Left, Nick Spolec of Schimmer, Inc. shows Julie and Don Kessel of Sublette the trunk space of a Ford Fusion Energi, Sept. 30. The display of plug-in hybrid cars ran in conjunction with the Mendota Farmers Market Saturday morning. Other models available to view were the Chevrolet Volt and Hyundai Ioniq. (Reporter photo by Jennifer Sommer)
MENDOTA – Nick Spolec of Schimmer, Inc. spent Saturday morning answering questions about three hybrid cars on display downtown at the Mendota Farmers Market.
Although answers varied depending on the make and model, consumers mostly wanted to know how long it takes to charge the battery, how far can they drive, and what is going to be the savings.
“I think people’s biggest concern is not knowing what they’re going to get out of the battery,” commented Spolec.
After getting the idea from another farmers market, Bryon Walters, Mendota Farmers Market manager, organized the Sept. 30 car showing to give the community an opportunity to view and ask questions about electric cars.
On display were three plug-in hybrid vehicles: Ford Fusion Energi, Chevrolet Volt, and Hyundai Ioniq, but the list of electrified vehicles is much longer. Because of their benefits, more and more automakers are going electric.
Hybrid electric vehicles (HEV) and plug-in electric vehicles (PHEV) can help increase energy security, improve fuel economy, lower fuel costs, and reduce emissions, states the U.S. Department of Energy.
In 2015, the United Stated imported about 24 percent of the petroleum it consumed, and transportation was responsible for nearly three-quarters of total U.S. petroleum consumption, their data center reports.
Using HEV, PHEV, and electric vehicles (EV) instead of conventional vehicles can help reduce U.S. reliance on imported petroleum and increase energy security.
For the consumer, HEVs and PHEVs have better fuel economy and lower fuel costs than gas-only cars. These vehicles have the benefit of flexible fueling, but as EVs continue to grow in popularity, charging stations for all-electric vehicles will be more readily available.

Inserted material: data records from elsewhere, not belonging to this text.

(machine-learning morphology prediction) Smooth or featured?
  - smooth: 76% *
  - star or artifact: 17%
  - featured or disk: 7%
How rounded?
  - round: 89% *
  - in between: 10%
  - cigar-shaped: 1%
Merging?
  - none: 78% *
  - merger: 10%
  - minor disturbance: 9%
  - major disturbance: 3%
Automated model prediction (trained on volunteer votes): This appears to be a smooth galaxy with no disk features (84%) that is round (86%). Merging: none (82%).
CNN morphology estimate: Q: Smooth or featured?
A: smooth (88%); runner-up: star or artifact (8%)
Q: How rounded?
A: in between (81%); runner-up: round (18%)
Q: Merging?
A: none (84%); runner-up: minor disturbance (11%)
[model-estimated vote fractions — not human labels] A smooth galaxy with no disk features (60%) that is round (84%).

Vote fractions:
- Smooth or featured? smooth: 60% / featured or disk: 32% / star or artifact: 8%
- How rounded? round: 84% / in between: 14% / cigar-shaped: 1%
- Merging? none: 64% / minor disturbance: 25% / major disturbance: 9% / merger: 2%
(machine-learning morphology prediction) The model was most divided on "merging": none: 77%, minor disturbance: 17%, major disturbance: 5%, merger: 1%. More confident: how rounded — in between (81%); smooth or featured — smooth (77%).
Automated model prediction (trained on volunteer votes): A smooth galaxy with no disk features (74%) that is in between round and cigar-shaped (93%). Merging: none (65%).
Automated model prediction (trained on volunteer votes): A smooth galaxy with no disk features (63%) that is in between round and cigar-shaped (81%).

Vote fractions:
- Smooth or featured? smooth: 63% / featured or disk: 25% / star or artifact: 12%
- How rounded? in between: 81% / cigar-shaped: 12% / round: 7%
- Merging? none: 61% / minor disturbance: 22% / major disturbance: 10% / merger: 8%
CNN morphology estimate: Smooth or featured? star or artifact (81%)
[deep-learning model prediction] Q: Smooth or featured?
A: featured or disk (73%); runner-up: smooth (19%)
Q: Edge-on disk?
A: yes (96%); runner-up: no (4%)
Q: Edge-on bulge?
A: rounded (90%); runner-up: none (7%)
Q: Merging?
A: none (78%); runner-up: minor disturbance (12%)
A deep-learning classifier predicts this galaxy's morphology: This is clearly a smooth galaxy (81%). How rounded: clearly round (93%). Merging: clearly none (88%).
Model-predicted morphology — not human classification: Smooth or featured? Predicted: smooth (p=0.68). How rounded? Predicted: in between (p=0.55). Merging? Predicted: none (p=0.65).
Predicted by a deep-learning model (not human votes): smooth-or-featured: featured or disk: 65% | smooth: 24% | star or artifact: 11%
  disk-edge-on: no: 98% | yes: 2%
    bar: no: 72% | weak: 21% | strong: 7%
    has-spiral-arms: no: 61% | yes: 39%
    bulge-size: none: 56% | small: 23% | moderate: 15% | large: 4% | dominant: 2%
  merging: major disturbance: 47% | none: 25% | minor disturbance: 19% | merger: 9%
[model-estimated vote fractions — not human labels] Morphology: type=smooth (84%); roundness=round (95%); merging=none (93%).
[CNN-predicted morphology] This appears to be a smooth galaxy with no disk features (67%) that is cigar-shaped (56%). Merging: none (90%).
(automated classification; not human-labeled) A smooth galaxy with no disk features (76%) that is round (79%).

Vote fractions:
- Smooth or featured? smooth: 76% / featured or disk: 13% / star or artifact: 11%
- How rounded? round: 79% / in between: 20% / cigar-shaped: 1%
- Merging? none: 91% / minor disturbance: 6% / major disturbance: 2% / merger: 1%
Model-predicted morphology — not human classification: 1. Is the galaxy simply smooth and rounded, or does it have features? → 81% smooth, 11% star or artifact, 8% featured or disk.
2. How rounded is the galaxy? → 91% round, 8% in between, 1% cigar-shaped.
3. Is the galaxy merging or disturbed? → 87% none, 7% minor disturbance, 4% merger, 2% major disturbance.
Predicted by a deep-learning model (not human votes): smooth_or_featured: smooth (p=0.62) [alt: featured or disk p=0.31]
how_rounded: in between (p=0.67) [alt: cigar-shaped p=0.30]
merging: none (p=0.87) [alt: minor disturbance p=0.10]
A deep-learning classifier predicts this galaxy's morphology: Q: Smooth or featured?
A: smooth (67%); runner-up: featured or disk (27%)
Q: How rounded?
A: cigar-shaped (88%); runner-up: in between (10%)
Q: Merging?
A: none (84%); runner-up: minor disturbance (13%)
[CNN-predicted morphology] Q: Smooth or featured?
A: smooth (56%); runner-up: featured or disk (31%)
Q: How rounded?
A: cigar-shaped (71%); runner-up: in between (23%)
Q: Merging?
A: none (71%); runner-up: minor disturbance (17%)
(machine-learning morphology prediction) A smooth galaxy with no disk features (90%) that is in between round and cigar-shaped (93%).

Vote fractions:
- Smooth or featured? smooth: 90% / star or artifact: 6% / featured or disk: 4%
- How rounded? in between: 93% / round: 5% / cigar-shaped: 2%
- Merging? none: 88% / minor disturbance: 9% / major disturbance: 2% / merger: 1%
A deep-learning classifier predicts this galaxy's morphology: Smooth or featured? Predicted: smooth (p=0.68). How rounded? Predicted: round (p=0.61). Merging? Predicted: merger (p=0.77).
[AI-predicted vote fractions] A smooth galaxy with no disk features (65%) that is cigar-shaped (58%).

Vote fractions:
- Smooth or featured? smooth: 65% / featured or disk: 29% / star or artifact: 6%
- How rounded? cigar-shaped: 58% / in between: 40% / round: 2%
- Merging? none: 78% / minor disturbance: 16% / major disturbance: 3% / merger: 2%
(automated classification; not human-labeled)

For example, Tesla stated in July that they are making Supercharger stations a priority for their car owners. They have committed to expanding their charging networks in convenient locations such as supermarkets, shopping centers and downtown districts.
Although current purchase prices can be significantly higher for EVs, HEVs, and PHEVs than their counterparts, prices are likely to decrease as production volumes increase.
The HEV and PHEV models also can have significant emission benefits over their gas-only models and several automakers are on the path to zero emissions with their all-electric vehicles.
Already there are several electric vehicles (EV) that are making headlines. U.S. News & World Report rates the following as some of 2017’s best models: Fiat 500e, Nissan Leaf, BMW i3, Ford Focus Electric, Hyundai Ioniq Electric, Volkswagen e-Golf, Chevrolet Bolt, Kia Soul EV, Tesla Model X, Tesla Model S, and Tesla Model 3.
Just Monday, General Motors announced that it plans to roll out 20 new all-electric vehicles by 2023. “General Motors believes in an all-electric future,” said Mark Reuss, General Motors executive vice president of Product Development, Purchasing and Supply Chain in the Oct. 2 press release. “Although it won’t happen overnight, GM is committed to driving increased usage and acceptance of electric vehicles through no-compromise solutions that meet our customers’ needs.”
This comes on the heels of Volvo announcing in July that every vehicle launched from 2019 will have an electric motor, placing electrification at the core of its future business. Volvo will introduce a collection of electrified cars across its model range – fully electric cars, plug-in hybrid card and mild hybrid cars, the company stated.
Other automakers promising to offer multiple electric models in the next 5-10 years include Mercedes, Volkswagen and Nissan.
GM also recently introduced SURUS, a heavy-duty truck frame that is driven by two electric motors. SURUS could be used as a delivery vehicle, truck or even an ambulance – all emissions free.
The push toward all-electric vehicles comes from automakers worldwide to transition their production away from internal combustion engines requiring gasoline. “Electrification is all the rage in the auto industry,” said GM’s Reuss.
The U.S. Department of Energy offers several resources on their website to answer questions on costs, fuel economy, recharging stations, and tax credits on EVs, PEVs, and HPEVs.